▶ _RECORDS SUPPLIED_
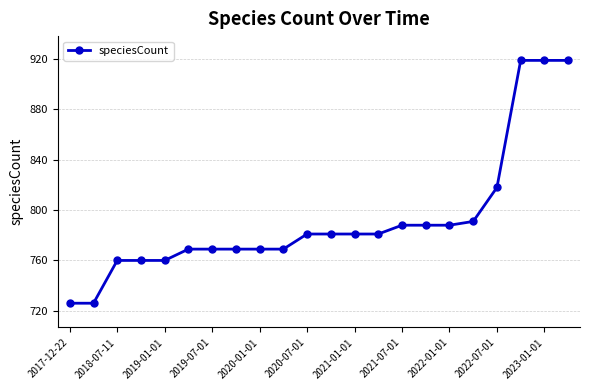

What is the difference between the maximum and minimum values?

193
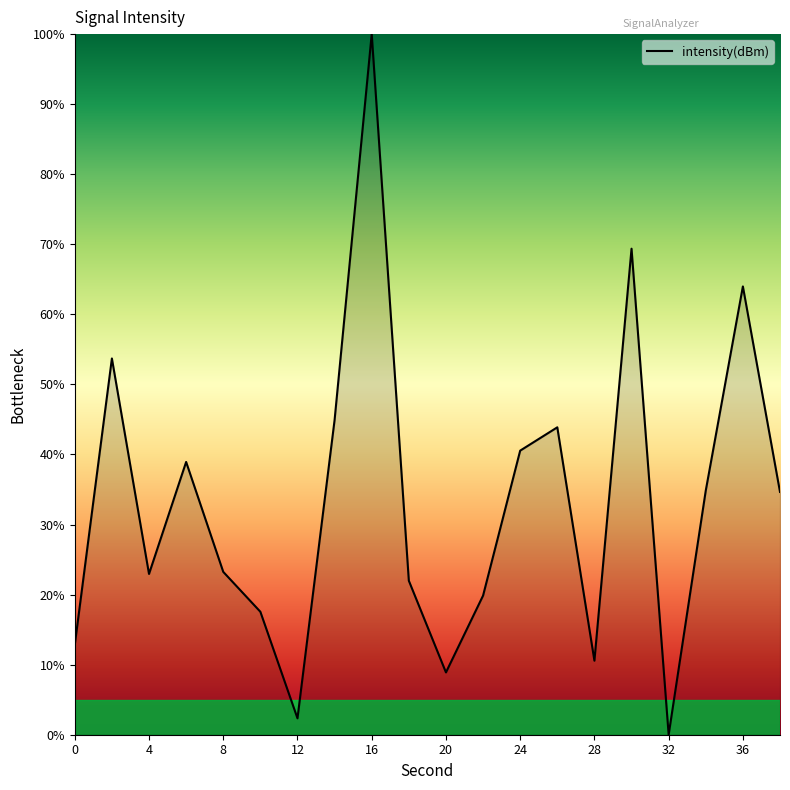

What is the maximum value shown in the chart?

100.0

--

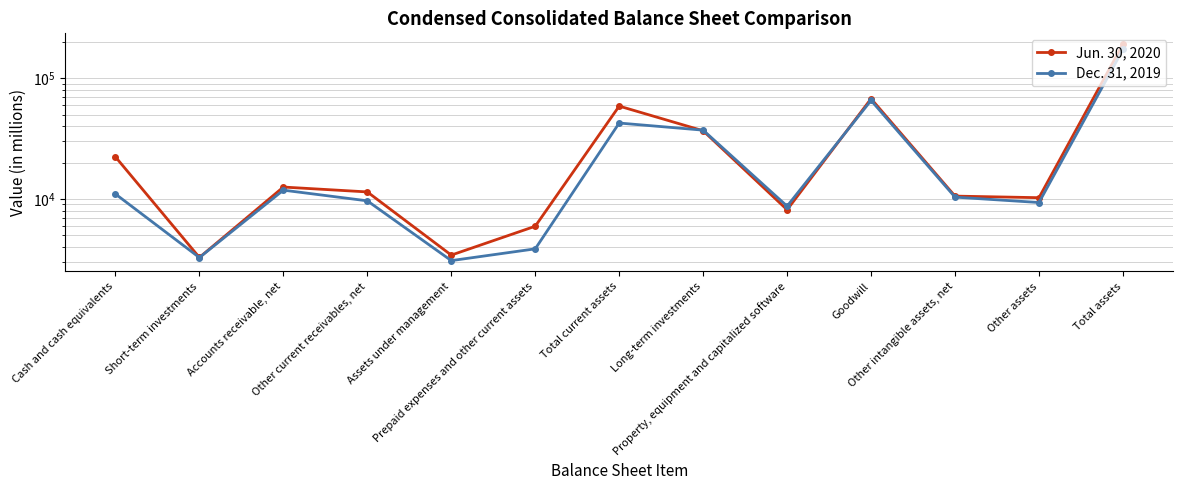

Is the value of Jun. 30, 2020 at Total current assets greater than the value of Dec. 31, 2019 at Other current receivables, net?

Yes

--

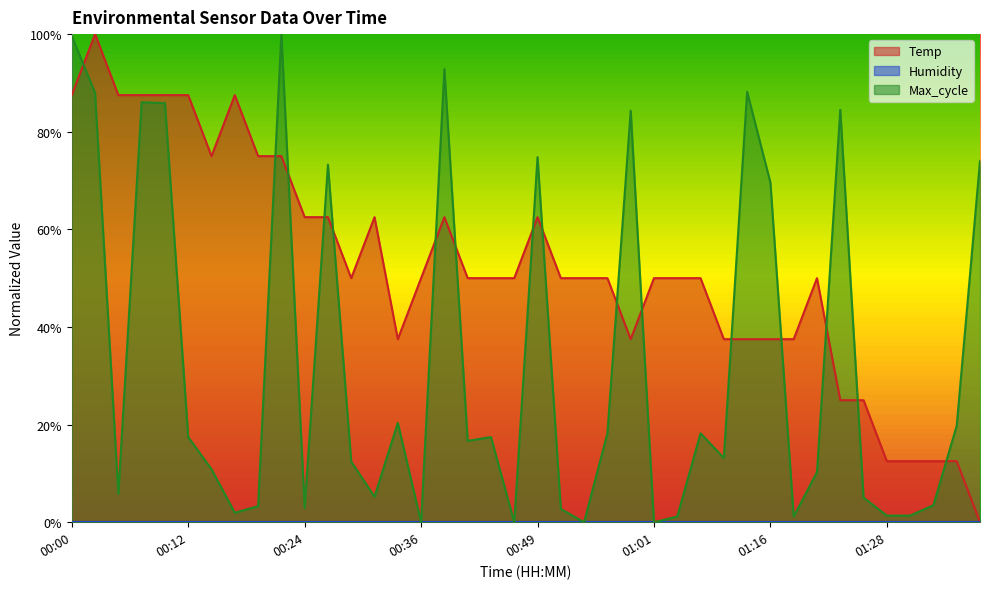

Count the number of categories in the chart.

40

▶ _WORK TO BE COMPLETED_
Give only the number of lines in the material above that contain the word "chart". Case counts.

▶ _WRITTEN REPLY_
2